There is a lot of confusion on this simple question, partly because of the other names commonly used for these two conditions. Type 1 diabetes has often been called juvenile diabetes, and type 2 is frequently referred to as adult-onset diabetes. But there are plenty of adults who develop type 1 diabetes, and an increasing number of children and adolescents are getting type 2 diabetes. In the same way, type 1 diabetes is sometimes referred to as insulin-dependent diabetes mellitus (IDDM), and type 2 as non-insulin-dependent diabetes mellitus (NIDDM). This is also misleading, because many people with type 2 diabetes require insulin for adequate blood sugar control.
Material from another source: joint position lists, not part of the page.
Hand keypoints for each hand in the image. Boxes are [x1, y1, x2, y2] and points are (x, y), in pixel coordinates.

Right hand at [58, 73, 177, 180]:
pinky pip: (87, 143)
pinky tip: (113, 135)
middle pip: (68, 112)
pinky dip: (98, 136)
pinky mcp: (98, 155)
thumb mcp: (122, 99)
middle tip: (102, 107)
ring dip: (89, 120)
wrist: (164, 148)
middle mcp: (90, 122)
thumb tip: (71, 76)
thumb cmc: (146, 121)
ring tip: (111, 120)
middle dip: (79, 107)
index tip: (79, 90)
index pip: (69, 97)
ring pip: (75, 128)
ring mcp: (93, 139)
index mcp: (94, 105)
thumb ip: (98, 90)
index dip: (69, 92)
Insulin is a hormone that is responsible for ushering blood glucose (sugar) into cells; if not enough gets into cells, high blood glucose results. As we describe in The Best Life Guide to Managing Diabetes and Pre-Diabetes, there are two main problems with insulin in diabetes: either the body is not making enough insulin, or it is not responding properly to the insulin that is being made, or both.
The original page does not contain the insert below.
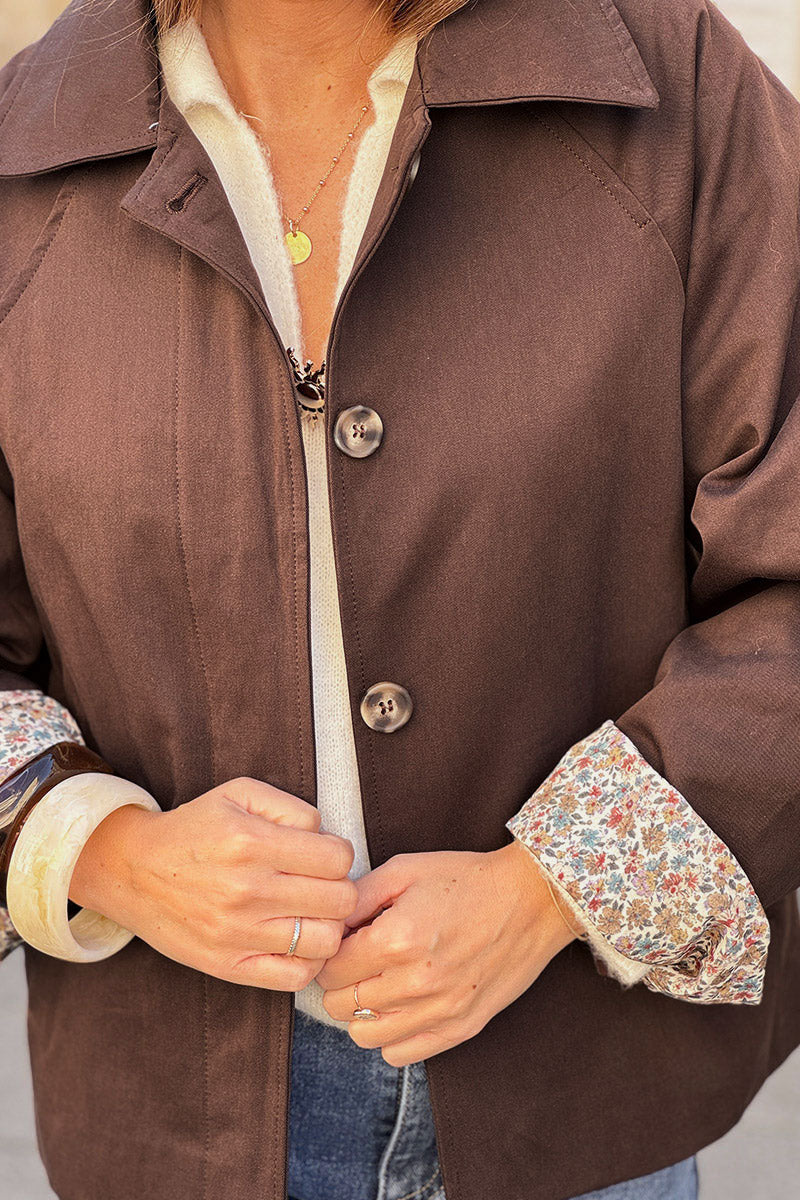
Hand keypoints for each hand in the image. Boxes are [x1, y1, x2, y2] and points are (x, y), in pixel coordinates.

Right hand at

In simple terms, type 1 diabetes means the body is not making any insulin. The vast majority of people with type 1 have an autoimmune problem causing their diabetes. This means that the body’s immune system-which should be protecting us against invading viruses and bacteria-instead attacks and destroys the insulin-producing cells in the pancreas. Because insulin is necessary for survival, and because people with type 1 diabetes make no insulin, they must take insulin.
Type 2 diabetes is much more common, but is also a little more complicated. People with type 2 diabetes start out making plenty of insulin, but their bodies do not respond to it properly. This is termed insulin resistance, and it is mostly caused by abdominal obesity. Type 2 diabetes tends to occur in adults. Unfortunately, as children and adolescents become more overweight or obese, more of them are developing insulin resistance, and some are even developing type 2 diabetes. In addition, the amount of insulin made by people with type 2 diabetes tends to decline with time. Over time, many people with type 2 diabetes do not make enough insulin for oral medications to work. These individuals need to be treated with insulin, so it is misleading to call type 2 diabetes “non-insulin dependent.”